Convolutional-LSTM for IGBTs Prognostics and Age Monitoring : Designing a neural network for predicting aging precursors in power devices

Abstract: In recent years, extensive research efforts have been dedicated to the field of prognostics and age-related degradation, with major focus on higher complexity devices. However, relatively little attention has been given to power devices, such as Insulated Bipolar Gate Transistors (IGBTs), despite their critical role in high power electronic applications. These device find their application in various domains, including power grids, where their capability of operating over a broad spectrum of current and voltage levels is a necessity. Because of their central role, their condition can heavily effect the entire system, and the lack of comprehensive understanding and accurate aging prediction for IGBTs poses a significant challenge in ensuring their optimal performance, the deployment of intelligent equipment maintenance and in minimizing the risk of failure. To overcome this research and knowledge gap, the present study focuses on the development and implementation of a Convolutional-Long Short-Term Memory Neural Network, for predicting the value of the component temperature, as the main precursor for its premature aging. Moreover, an incremental learning approach is employed to address the challenges of online learning in real-world scenarios. To evaluate the proposed methodology, a comparative analysis is conducted against a base Long Short-Term Memory (LSTM) model, using an IGBT data set from the NASA Ames Laboratory.
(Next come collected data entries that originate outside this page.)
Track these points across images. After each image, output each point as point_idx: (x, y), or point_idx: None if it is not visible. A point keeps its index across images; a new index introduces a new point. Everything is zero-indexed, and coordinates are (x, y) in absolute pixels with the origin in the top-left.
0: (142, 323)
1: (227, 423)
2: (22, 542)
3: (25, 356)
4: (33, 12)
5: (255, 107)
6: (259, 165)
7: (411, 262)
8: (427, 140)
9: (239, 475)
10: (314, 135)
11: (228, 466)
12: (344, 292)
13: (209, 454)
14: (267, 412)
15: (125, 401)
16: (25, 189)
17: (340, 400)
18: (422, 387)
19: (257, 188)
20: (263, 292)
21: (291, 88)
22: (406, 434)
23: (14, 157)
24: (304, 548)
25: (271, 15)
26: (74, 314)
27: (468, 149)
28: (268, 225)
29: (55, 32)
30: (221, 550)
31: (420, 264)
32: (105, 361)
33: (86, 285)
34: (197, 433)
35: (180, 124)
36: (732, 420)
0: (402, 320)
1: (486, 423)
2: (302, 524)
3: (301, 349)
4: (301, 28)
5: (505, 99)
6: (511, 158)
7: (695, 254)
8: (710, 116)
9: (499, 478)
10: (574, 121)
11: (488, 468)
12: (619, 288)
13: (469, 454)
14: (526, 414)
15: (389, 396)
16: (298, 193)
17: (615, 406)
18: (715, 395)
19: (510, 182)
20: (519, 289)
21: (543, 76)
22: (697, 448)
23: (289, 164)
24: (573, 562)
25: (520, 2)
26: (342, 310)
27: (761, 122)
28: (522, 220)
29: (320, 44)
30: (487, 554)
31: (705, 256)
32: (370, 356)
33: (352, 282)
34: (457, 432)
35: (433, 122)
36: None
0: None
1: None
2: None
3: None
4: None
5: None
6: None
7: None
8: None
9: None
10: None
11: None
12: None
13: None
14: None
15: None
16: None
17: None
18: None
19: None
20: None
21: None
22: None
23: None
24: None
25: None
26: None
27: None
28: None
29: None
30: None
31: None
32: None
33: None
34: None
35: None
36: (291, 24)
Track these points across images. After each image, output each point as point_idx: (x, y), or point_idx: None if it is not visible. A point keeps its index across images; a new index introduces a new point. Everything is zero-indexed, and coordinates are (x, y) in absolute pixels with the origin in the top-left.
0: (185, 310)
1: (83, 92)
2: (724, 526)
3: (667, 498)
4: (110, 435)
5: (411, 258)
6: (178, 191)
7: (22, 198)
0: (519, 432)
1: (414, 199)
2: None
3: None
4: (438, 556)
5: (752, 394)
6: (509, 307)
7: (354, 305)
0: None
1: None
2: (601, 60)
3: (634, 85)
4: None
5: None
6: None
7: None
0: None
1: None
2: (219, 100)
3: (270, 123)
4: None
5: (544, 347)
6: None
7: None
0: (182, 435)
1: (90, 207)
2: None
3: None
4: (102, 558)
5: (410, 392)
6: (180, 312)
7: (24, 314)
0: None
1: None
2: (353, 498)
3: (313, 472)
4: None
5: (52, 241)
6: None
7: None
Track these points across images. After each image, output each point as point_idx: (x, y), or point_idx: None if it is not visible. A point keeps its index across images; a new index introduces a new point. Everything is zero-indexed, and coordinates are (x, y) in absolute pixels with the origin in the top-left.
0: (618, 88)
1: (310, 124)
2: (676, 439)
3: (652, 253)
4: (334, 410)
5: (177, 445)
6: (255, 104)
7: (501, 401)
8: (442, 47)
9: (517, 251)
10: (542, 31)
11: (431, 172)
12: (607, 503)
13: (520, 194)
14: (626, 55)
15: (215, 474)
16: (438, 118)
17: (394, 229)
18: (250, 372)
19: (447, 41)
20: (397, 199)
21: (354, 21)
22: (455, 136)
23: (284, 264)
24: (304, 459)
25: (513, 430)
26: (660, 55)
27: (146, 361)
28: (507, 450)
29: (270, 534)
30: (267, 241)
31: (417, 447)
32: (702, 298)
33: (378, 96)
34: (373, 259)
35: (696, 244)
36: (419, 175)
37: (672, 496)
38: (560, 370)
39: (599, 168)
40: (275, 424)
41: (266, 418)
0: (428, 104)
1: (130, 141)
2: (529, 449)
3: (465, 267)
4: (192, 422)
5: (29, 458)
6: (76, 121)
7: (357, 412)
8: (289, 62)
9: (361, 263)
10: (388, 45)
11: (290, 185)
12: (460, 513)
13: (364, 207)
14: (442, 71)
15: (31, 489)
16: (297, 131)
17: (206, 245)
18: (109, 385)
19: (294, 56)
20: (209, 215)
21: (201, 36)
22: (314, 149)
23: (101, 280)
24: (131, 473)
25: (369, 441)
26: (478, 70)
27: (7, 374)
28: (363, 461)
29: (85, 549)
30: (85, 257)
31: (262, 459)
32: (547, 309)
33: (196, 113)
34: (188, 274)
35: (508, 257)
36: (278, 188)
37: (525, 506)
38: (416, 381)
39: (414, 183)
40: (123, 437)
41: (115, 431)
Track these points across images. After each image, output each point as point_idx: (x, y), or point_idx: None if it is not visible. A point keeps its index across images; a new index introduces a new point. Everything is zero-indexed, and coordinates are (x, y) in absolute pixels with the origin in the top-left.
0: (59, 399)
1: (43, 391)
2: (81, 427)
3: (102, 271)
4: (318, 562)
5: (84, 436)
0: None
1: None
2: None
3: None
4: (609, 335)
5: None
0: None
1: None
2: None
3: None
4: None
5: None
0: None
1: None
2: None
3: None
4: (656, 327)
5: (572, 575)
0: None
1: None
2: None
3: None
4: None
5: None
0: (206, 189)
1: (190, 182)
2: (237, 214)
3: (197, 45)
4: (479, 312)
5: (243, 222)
The empirical experiments yield promising results, demonstrating that the proposed model outperforms the base LSTM model in terms of accuracy and predictive capabilities. Moreover, the incremental approach appears to be suitable to extend the Convolutional-LSTM model to online learning settings. The findings of this research provide valuable insight into prognostics of power devices and contribute to broaden the field of predictive maintenance, especially in the context of power devices.